Scoble: “One thing about innovators…”
Mathew Ingram: “Yes, it’s always about Dave”
Rogers Cadenhead: “Cry me a news river, Dave”
Paul Kedrosky: “Dave Winer rediscovers the Newswire”
Kent Newsome: “Let’s all grow up and play nice, shall we?”
Doc Searles has a long and interesting post about what Dave Winer’s “River of News” concept is really all about. He makes the point that a lot of those saying “so what?” about it – myself included – are missing the point.
My point is that Dave isn’t just coming at this as a technologist. He’s coming at this as a publisher. Specifically, he’s proposing River of News as a new format for publishing. Or a new approach to it. His message with River of News isn’t just for geeks like us. It’s for the NYTimes and BBCs of the world, as well as for bloggers whose output is frequent and texty and newsy enough to work, as Paul Kedrosky says, like a newswire. But unlike the old newswires that went from AP and UPI to newsrooms at newspapers and broadcasters (or to professionals at workstations at brokerage houses), River of News goes directly from writer to reader. In other words, its a new, phone-friendly approach to publishing.
There are a couple of points in answer to this. The first is that the notion of creating a site explicitly for mobile users isn’t new. The BBC, for one, already does it – a service that I use pretty much on a daily basis.
But that isn’t the only thing about River of News. The other aspect of it is that it treats all forms of content in the same way: with the time of posting as the only heirarchy. There’s no attempt to define something as “top story” or sectionalise the content beyond the raw RSS feed. Of course, this has technically been done before too – NewsGator lets you convert any feed or set of feeds into a Mobile-friendly format – but the point that both Doc and I believe Dave are making is that this “River of News” approach is the best method of working on small-screen devices, as it intrinsically divorces the content from that Doc refers to as “stuff”.
As Doc puts it:
Mobile feeds and systems for looking at them on phones may not be new.

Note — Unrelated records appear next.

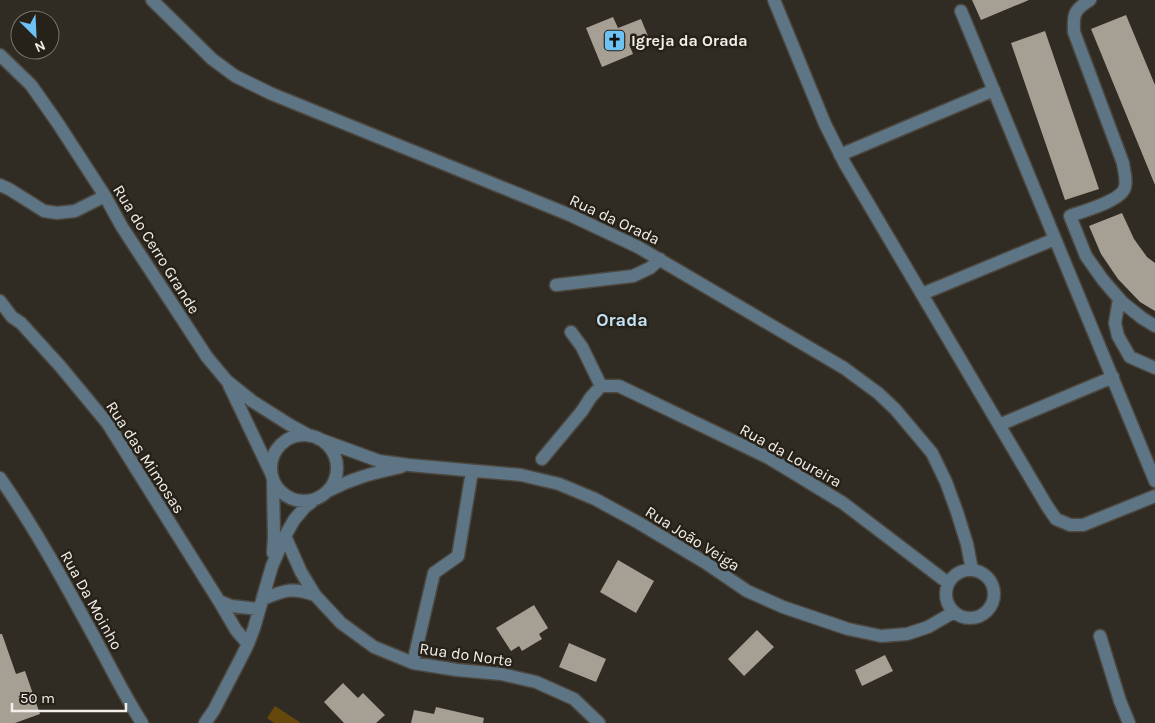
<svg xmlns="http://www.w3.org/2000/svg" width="1155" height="723" font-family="Karla,sans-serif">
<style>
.water{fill:#65480b}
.building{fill:#a69f94}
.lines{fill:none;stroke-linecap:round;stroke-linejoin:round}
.minor-casing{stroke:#4c473f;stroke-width:15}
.minor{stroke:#5d7585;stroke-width:12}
.labels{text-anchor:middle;stroke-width:5;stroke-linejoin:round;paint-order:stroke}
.poi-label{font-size:16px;font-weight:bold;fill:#f2eee9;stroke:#272219;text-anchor:start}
.street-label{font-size:16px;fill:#f2eee9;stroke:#272219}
.neighbourhood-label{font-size:18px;font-weight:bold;fill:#c6e3f5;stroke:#272219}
</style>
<rect width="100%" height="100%" fill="#312c23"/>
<path class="water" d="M275 706 301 723H274L267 718Z"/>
<path class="building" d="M972 0H1029L981 20Z
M1126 15 1155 85V185L1091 29Z
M613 17 618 28 641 19 648 36 629 44 633 54 602 67 586 28Z
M1045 31 1099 189 1065 200 1011 43Z
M1122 213 1134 239 1147 257 1155 263V311L1140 302 1118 279 1101 254 1089 226Z
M618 560 654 581 636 613 600 592Z
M534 605 548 628 539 634 542 639 522 651 519 646 511 651 496 628Z
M757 630 774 647 744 676 728 659Z
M0 634H2L16 674 25 671 40 714 15 723H0Z
M569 643 606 659 596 682 559 667Z
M885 655 893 671 862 686 855 670Z
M343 683 358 698 363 693 385 715 376 723H344L324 702Z
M436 707 484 718 483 723H411L414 710 434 714Z"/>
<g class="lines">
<defs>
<path id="minor" d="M152 0 212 59 235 76 272 94 570 215 638 247 844 368 878 393 895 409 932 453 946 482 957 512 967 544 972 570
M774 0 825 124 845 164 1005 435 1047 506 1056 519 1070 525H1083L1155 496
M1090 0C1074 10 1073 14 1074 32L1123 163C1124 171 1127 179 1125 187 1122 201 1083 211 1070 216L1086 256 1103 280 1122 302 1142 318 1155 326
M961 11 1155 481
M0 55 31 85 57 122 105 196 122 227 207 357 227 381 252 401 290 425 310 436
M840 155 994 90
M0 185 9 189 44 211 57 213 75 211 105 196
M556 285 633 276 650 268 660 259
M922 294 1055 239
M1119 299 1115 323 1118 336 1130 357 1155 368
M0 301 12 317 21 323 60 366 108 424 219 601 236 630 248 644
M571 332 582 347 601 386
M229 385 271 473
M999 425 1113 377
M271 468a33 33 0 1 1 66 0a33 33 0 1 1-66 0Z
M319 439 379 461 409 465 521 475 559 484 595 499 639 523 706 563 747 591 783 607 848 629 881 636 907 634 928 627 954 612
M542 459 582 411 591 397 601 386H619L769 458 843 503 948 583
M0 478C37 531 68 589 99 646 113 672 126 698 142 723
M328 491C353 478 373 473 401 467
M285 536 301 572 315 595 341 623 374 647 413 663 457 670 501 674 536 682 574 699 599 723
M273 553 274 537 273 481
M946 594a24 24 0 1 1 48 0a24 24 0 1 1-48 0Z
M263 599C285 590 292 587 315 595
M219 601 231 606 259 609
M1100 636 1120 701 1129 723
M413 663 434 573 458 556 472 471
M205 723 214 710 242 656 248 644 254 628 272 566 285 536 294 520 305 507 317 498"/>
</defs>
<use href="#minor" class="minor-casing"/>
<use href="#minor" class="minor"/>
</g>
<defs>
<symbol id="church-square" viewBox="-11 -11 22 22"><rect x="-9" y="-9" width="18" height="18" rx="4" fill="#6ec2f3" stroke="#272219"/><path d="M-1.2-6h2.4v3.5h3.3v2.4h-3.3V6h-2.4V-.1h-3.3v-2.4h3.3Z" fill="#111"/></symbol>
</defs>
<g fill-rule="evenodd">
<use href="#church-square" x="602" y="28" width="25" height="25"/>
</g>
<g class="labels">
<g class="poi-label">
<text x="631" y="46">Igreja da Orada</text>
</g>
<g class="street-label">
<text transform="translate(615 219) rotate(25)" y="6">Rua da Orada</text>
<text transform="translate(157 249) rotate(58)" y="6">Rua do Cerro Grande</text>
<text transform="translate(791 455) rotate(29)" y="6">Rua da Loureira</text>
<text transform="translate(146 457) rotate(57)" y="6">Rua das Mimosas</text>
<text transform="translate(693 538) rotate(32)" y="6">Rua João Veiga</text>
<text transform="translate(92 600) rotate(61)" y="6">Rua Da Moinho</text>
<text transform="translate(466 654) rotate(8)" y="6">Rua do Norte</text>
</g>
<g class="neighbourhood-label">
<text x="622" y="326">Orada</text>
</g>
</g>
<g transform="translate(35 35) rotate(156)"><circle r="24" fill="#272219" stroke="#78746c"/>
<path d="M0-4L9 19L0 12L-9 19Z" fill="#6ec2f3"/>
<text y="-8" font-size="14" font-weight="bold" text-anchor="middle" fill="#f2eee9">N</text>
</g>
<path d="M12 703v8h114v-8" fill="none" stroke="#f2eee9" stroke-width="2.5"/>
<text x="20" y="703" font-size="15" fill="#f2eee9" stroke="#272219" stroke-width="4" paint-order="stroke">50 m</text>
</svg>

But getting publishing in alignment with the needs of Web users with cell phones is new. That’s why River of News is a business hack. It’s not a social hack, because the users are already there. The River of News idea calls attention to an opportunity opening up for everybody who produces news. Not just for those who consume it.
The thing is that the reverse-chronological approach isn’t the best way to consume news for most people, because it lacks one of the main things that readers expect from publications: context. The only editorialising is time-based: the latest story is the one on the top. Unfortunately, that doesn’t actually tell you what is and is not “news”, because news means more than simply what is new.

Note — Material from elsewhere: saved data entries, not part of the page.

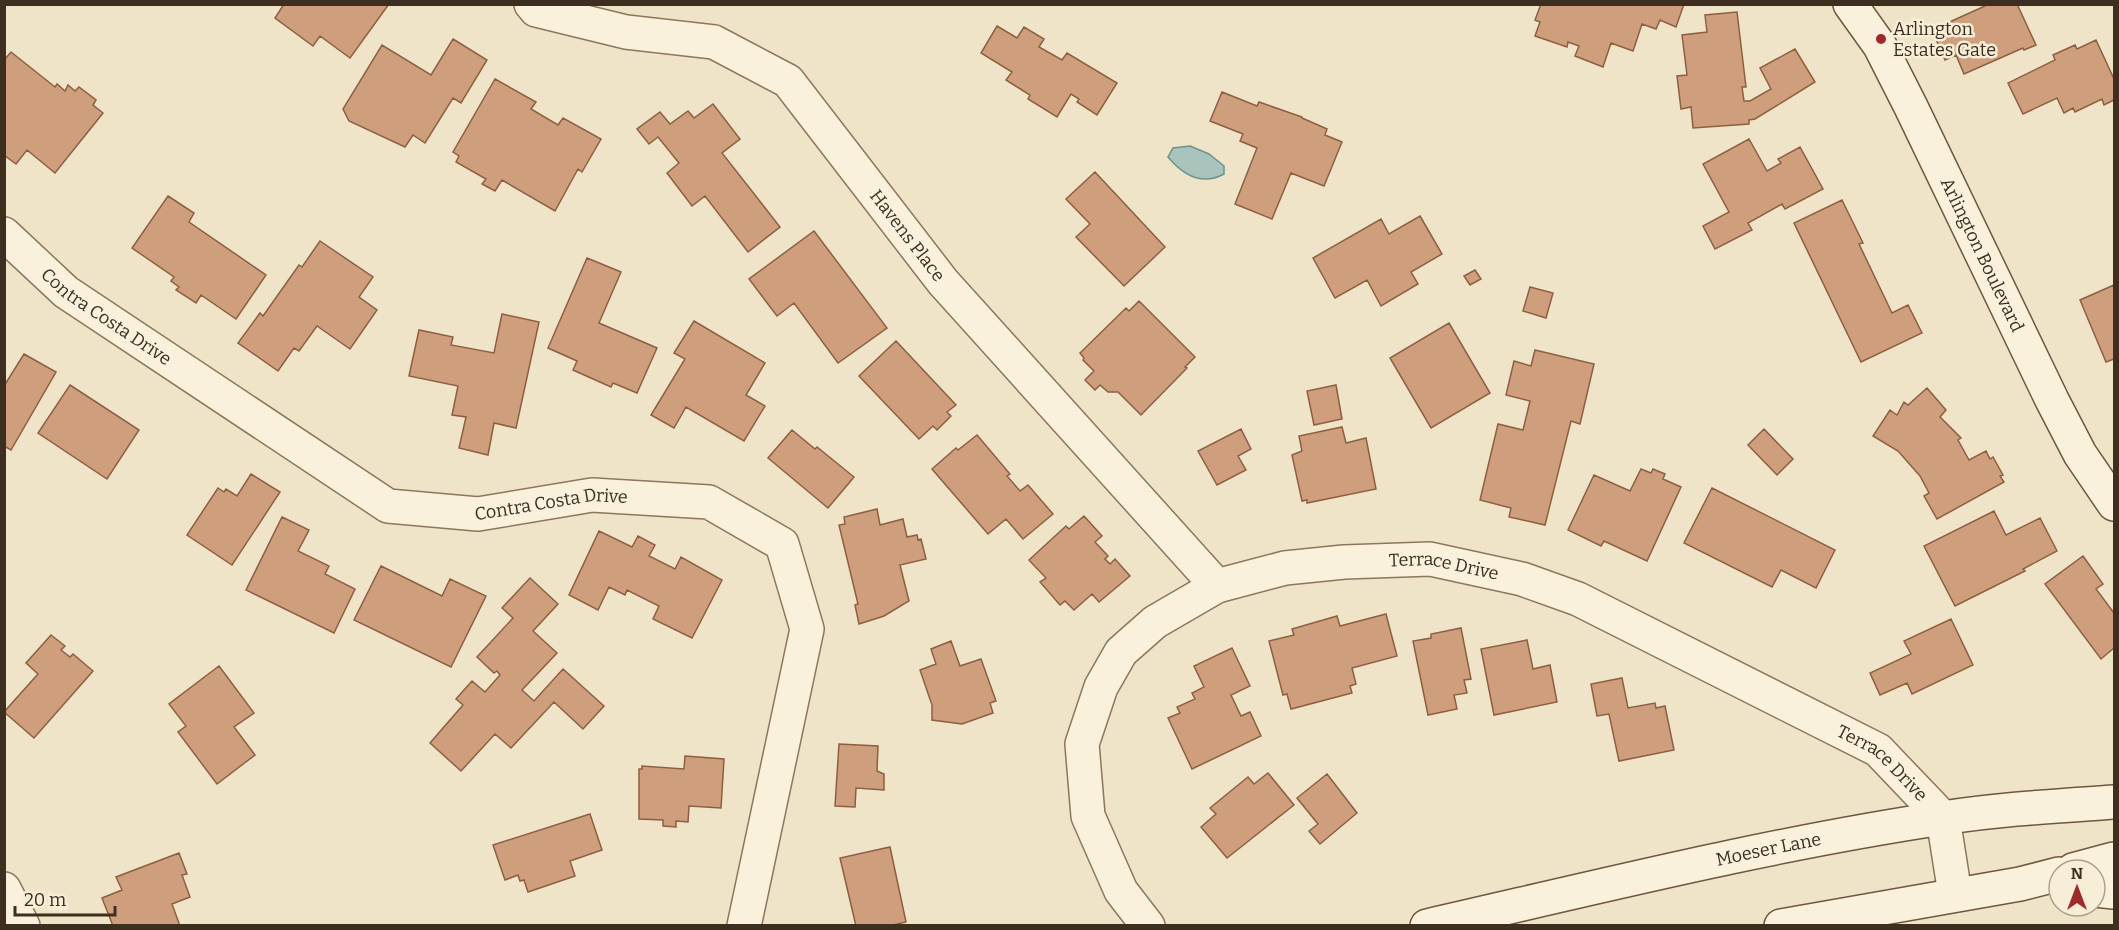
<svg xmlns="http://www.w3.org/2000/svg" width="2119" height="930" font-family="Bitter,serif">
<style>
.water{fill:#a9c4bc;stroke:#6f938a;stroke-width:1.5}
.building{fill:#cf9f7d;stroke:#8d5f41;stroke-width:1.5}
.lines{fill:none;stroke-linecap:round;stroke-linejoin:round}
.street-casing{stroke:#8d765c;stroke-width:36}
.secondary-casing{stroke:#6f573f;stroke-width:36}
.street{stroke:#faf1dc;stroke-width:33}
.secondary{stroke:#faf1dc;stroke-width:33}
.poi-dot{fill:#9e2a2b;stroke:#f7eed8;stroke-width:2}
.labels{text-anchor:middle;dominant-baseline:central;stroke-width:5;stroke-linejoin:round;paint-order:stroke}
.poi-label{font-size:18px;fill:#3d2e20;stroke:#f7eed8;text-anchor:start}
.street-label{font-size:18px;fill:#3d2e20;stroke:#f7eed8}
</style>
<rect width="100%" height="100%" fill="#f0e4c8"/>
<path class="water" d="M 1190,146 L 1209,154 L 1224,166 L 1224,174 C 1202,186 1183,175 1168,157 L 1173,148 Z"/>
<path class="building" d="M 284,4 L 389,4 L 350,58 L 320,36 L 313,46 L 275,18 Z
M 1541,4 L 1684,4 L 1676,27 L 1660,20 L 1656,29 L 1642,24 L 1633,51 L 1611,43 L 1603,67 L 1575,56 L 1579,46 L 1568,42 L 1567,47 L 1535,36 L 1540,22 L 1535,20 Z
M 1985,4 L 2017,4 L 2036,45 L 2024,50 L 2023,48 L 1964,74 L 1956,55 L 1945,60 L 1932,30 L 1985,6 Z
M 1737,12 L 1746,87 L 1742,87 L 1744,101 L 1750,101 L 1771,89 L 1760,68 L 1795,49 L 1815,82 L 1755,119 L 1749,120 L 1749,124 L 1693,128 L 1691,107 L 1681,109 L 1677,76 L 1687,75 L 1682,35 L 1707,32 L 1705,15 Z
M 997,26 L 1017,38 L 1024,27 L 1044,39 L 1039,47 L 1062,60 L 1067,53 L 1117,83 L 1097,115 L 1077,102 L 1079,99 L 1071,94 L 1057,117 L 1028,99 L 1030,95 L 1006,80 L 1012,72 L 981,53 Z
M 453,39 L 487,60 L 461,103 L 453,98 L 425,143 L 413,135 L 405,147 L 349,121 L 343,109 L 382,45 L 431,75 Z
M 2096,40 L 2114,79 L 2114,100 L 2104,105 L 2102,99 L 2075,112 L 2073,108 L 2064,113 L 2057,98 L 2023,114 L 2008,83 L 2055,60 L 2053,55 L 2075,45 L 2077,49 Z
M 11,52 L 55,87 L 57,84 L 65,91 L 68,85 L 75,91 L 79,87 L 96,100 L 93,105 L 103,113 L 55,173 L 27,150 L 16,164 L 4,155 L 4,60 Z
M 495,79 L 536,102 L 531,109 L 558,125 L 563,118 L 601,139 L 582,172 L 578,169 L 555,211 L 502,180 L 495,191 L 482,184 L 486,179 L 456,162 L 459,156 L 453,152 Z
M 1222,92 L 1257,106 L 1259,102 L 1302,117 L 1302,118 L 1327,129 L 1325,135 L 1342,142 L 1324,186 L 1291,173 L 1272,219 L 1235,204 L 1257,148 L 1240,141 L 1243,134 L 1210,121 Z
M 713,104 L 740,139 L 722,153 L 780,227 L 748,252 L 705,196 L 692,206 L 667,173 L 679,163 L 658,137 L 649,144 L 637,129 L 660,112 L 670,124 L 688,111 L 694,118 Z
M 1749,139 L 1767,171 L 1781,163 L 1778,159 L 1800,147 L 1823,189 L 1785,209 L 1782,204 L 1748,223 L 1752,230 L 1715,249 L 1703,226 L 1729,212 L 1703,164 Z
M 1095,172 L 1165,247 L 1124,286 L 1076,237 L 1090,224 L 1066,199 Z
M 168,196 L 194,213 L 189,222 L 266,275 L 236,319 L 201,295 L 196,303 L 176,290 L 179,287 L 171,281 L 174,277 L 132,248 Z
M 1842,200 L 1863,243 L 1859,244 L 1892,313 L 1908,305 L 1922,333 L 1861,362 L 1794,223 Z
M 1420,216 L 1442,254 L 1411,272 L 1418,284 L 1381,306 L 1367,280 L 1335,298 L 1313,258 L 1381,219 L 1389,234 Z
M 814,231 L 887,328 L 838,363 L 794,303 L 777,316 L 749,279 Z
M 320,241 L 373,277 L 359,297 L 377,310 L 350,349 L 317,326 L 299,351 L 294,348 L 278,371 L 238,343 L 260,313 L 263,316 L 299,265 L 302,267 Z
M 587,258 L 621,272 L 599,323 L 657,348 L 637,393 L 613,383 L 611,387 L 573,370 L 577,361 L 548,348 Z
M 1475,270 L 1481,279 L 1470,285 L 1464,276 Z
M 2114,285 L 2114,359 L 2106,362 L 2080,300 Z
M 1530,287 L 1553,293 L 1546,318 L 1523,311 Z
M 1139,301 L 1195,357 L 1185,367 L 1187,368 L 1141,415 L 1118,392 L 1108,392 L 1100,385 L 1095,390 L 1085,380 L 1094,371 L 1083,360 L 1084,358 L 1080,353 L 1126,308 L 1129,311 Z
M 502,314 L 539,322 L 516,428 L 494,423 L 488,455 L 459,448 L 466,417 L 452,415 L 458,386 L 409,376 L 419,330 L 453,337 L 451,345 L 494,353 Z
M 694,321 L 765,363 L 746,395 L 765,406 L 744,441 L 686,407 L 674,428 L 651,415 L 685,359 L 674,353 Z
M 1449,323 L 1490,393 L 1431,428 L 1390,358 Z
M 896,341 L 956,405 L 947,412 L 951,416 L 937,430 L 933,426 L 919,439 L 859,376 Z
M 1535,350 L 1594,364 L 1580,424 L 1571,421 L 1545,525 L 1509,517 L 1511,508 L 1480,500 L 1498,424 L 1523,430 L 1530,401 L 1506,395 L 1514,361 L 1531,366 Z
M 24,354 L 56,372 L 11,450 L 4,446 L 4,386 Z
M 70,385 L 139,430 L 107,479 L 38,433 Z
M 1336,385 L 1342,419 L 1314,425 L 1307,391 Z
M 1927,388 L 1946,410 L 1940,417 L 1961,438 L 1958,440 L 1969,460 L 1986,451 L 1990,459 L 1993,457 L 2003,475 L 2000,476 L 2004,482 L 1937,519 L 1924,496 L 1929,493 L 1920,476 L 1898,451 L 1873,436 L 1890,410 L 1897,415 L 1904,402 L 1908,405 Z
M 1342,427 L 1346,443 L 1366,438 L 1376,489 L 1307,503 L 1307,500 L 1302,501 L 1292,455 L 1302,451 L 1299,436 Z
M 1241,429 L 1251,449 L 1238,456 L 1246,470 L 1217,485 L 1198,451 Z
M 1764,429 L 1793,459 L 1777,475 L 1748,445 Z
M 792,430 L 815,449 L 817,447 L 854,477 L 828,508 L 768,458 Z
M 977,435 L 1010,474 L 1007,476 L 1020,491 L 1028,485 L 1053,514 L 1023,539 L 1006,519 L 988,534 L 932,469 L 956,448 L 958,450 Z
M 1641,469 L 1651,473 L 1653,469 L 1665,474 L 1663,479 L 1681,487 L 1647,561 L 1604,541 L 1601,546 L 1568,530 L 1594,475 L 1630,491 Z
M 251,474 L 280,492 L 232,565 L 187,535 L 218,488 L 224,492 L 226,489 L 237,496 Z
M 1712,488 L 1835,550 L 1816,588 L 1781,570 L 1772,587 L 1684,543 Z
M 877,509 L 880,525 L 903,519 L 907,537 L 917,535 L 918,540 L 921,539 L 926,559 L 900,565 L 909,601 L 884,616 L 859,624 L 855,605 L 858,604 L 839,525 L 845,524 L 844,517 Z
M 1994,511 L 2006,535 L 2040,518 L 2057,551 L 2023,569 L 2025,571 L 1955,606 L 1924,546 Z
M 1084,516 L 1102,536 L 1095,542 L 1108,556 L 1105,559 L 1110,564 L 1115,559 L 1130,576 L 1099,602 L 1092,594 L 1074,610 L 1065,601 L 1060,605 L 1040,582 L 1046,578 L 1029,560 L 1066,526 L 1069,529 Z
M 282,517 L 309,530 L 298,551 L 329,566 L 325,574 L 355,589 L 334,633 L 246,590 Z
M 599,531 L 632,547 L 638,536 L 655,545 L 649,556 L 675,569 L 681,557 L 722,580 L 692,638 L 653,619 L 659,606 L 627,590 L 625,595 L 609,587 L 598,610 L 569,595 Z
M 2083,556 L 2103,584 L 2096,589 L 2114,613 L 2114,648 L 2101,659 L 2045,584 Z
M 381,566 L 442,596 L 450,579 L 486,596 L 451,667 L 354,620 Z
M 530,578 L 558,604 L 533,631 L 557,653 L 522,690 L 534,701 L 563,669 L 604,706 L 583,729 L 554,702 L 511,748 L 495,734 L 461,771 L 430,743 L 463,705 L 456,699 L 472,681 L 485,692 L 500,675 L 497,671 L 494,673 L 477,657 L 513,618 L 502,608 Z
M 1386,614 L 1397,656 L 1352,668 L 1356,684 L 1350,686 L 1352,693 L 1291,709 L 1287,694 L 1283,695 L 1269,641 L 1294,635 L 1292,629 L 1337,616 L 1340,626 Z
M 1951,619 L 1973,665 L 1912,694 L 1907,683 L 1880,695 L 1870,673 L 1911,654 L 1904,641 Z
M 1461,628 L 1471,679 L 1464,680 L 1467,693 L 1454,695 L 1457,709 L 1428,715 L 1413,641 L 1431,638 L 1431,634 Z
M 51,635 L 65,646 L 61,650 L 70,657 L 73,654 L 93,671 L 34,738 L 4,712 L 38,674 L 26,663 Z
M 1527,640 L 1533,669 L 1550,665 L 1557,702 L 1494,715 L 1481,649 Z
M 951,641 L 960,666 L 981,659 L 996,701 L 990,703 L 993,713 L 962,724 L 932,720 L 932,705 L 920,670 L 936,664 L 931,649 Z
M 1232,648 L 1250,686 L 1231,695 L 1241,716 L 1250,712 L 1261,736 L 1192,769 L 1168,718 L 1180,713 L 1177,707 L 1195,699 L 1192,693 L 1204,687 L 1194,666 Z
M 219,666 L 254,713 L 234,727 L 255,755 L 217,784 L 178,732 L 186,726 L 169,704 Z
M 1622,678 L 1628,708 L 1655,703 L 1656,708 L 1665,706 L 1674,750 L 1619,761 L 1609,714 L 1597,716 L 1591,684 Z
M 839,744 L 878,746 L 877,771 L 884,774 L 884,790 L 856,788 L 855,807 L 835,806 Z
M 685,756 L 724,759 L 721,808 L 689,806 L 688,822 L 676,821 L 676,827 L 663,826 L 663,820 L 639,819 L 639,769 L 642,769 L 642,766 L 684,769 Z
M 1268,773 L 1294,805 L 1227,858 L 1201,827 L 1216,814 L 1210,808 L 1248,777 L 1254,784 Z
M 1327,774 L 1357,813 L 1320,844 L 1309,831 L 1318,824 L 1297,798 Z
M 590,814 L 602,850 L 570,861 L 575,876 L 528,892 L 524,880 L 520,881 L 518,875 L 505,880 L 493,845 Z
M 890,847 L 906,922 L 889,926 L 856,926 L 840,858 Z
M 179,853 L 187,874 L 182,875 L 190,897 L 172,904 L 180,926 L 113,926 L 102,898 L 122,890 L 116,877 Z"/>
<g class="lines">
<g class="street-casing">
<g id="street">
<path id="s1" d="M 531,4 L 536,10 L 626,32 L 714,42 L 788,81 L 943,282 L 1217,586"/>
<path id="s2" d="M 4,234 L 66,292 L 388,506 L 478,514 L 592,495 L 709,502 L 782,544 L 807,629 L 744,926"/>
<path d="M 4,889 L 23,926"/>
<path id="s3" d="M 1148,926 L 1121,891 L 1088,816 L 1082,744 L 1101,687 L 1121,652 L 1155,622 L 1217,586 L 1285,568 L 1344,562 L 1430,559 L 1522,579 L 1578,599 L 1878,750 L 1943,818 L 1955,894"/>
</g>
</g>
<g class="secondary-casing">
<g id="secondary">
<path id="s4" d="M 1850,4 L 1880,46 L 1911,107 L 2052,400 L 2080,454 L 2114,504"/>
<path d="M 2073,870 L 2114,859"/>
<path d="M 2095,890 L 2114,892"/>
<path id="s5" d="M 1427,926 C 1598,887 1769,844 1943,818 C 2000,809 2057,806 2114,802"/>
<path d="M 1781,926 L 2020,884 L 2059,874"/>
</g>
</g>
<use href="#street" class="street"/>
<use href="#secondary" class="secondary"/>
</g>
<circle class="poi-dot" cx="1881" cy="39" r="6"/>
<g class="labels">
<g class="poi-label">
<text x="1893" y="29">Arlington<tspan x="1893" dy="21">Estates Gate</tspan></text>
</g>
<g class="street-label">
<text stroke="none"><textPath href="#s1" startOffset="468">Havens Place</textPath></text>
<text stroke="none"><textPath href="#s4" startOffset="284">Arlington Boulevard</textPath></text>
<text stroke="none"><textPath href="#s2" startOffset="132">Contra Costa Drive</textPath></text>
<text stroke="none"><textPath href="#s2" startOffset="636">Contra Costa Drive</textPath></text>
<text stroke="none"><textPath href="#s3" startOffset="646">Terrace Drive</textPath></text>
<text stroke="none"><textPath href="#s3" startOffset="1132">Terrace Drive</textPath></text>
<text stroke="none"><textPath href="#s5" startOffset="350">Moeser Lane</textPath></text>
</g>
</g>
<rect width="2119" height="930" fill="none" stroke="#3d2e20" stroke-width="12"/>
<g transform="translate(2077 888)"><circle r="28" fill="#f7eed8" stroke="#ada18e" stroke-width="1.5"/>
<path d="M0-4.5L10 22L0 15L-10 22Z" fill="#9e2a2b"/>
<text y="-9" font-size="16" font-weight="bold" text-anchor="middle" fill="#3d2e20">N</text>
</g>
<path d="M15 906v9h100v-9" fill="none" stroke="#3d2e20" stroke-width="3"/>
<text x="24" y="906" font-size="18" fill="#3d2e20" stroke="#f7eed8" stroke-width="4.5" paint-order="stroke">20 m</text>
</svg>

Take a look at Dave’s BBCRiver.com site, and compare it to the main BBC News Mobile site. As I write, the top story on the official BBC site is “13 Obese Adults by 2010″ – the same as the top story on the main BBC page. On BBCRiver, this is the sixth story down – top story is “Wembley Casino plans axed”.
Why does this matter? Because people go to a news site to find out what’s happening, and part of finding out what’s happening is seeing instantly what the most important thing occurring at that moment is. Chronological reverse order tells you what the latest news is – but not the most important.
With mobile access, the need to show what the most important story is is doubly important, because access is likely to be sporadic. I spend five minutes checking the news on the bus. I spend ten minutes reading while getting coffee. I don’t have the news constantly trickling in, and I don’t want to have to wade through all the latest minor stories in order to find the major ones.
The River of News approach works when content is fairly slow, when there are (at most) five-ten stories per day. But for an organisation like the BBC, which produces hundreds of stories and story updates across a huge range of subjects, it is at best confusing at at worse unusable as a coherent news source. Far from being phone-friendly as Doc claims, it’s phone-unfriendly – you don’t want to have to scroll down five screens of local news stories and sport in order to find out that a plane’s been blown up. The comparison with an AP feed that Doc makes is quite a good one: 80% of newswire stories get dumped by editors unless it’s a slow news day or they have specialised interest. Because River of News has no one editing it, no one saying “this is the top story” it fails as a coherent news source.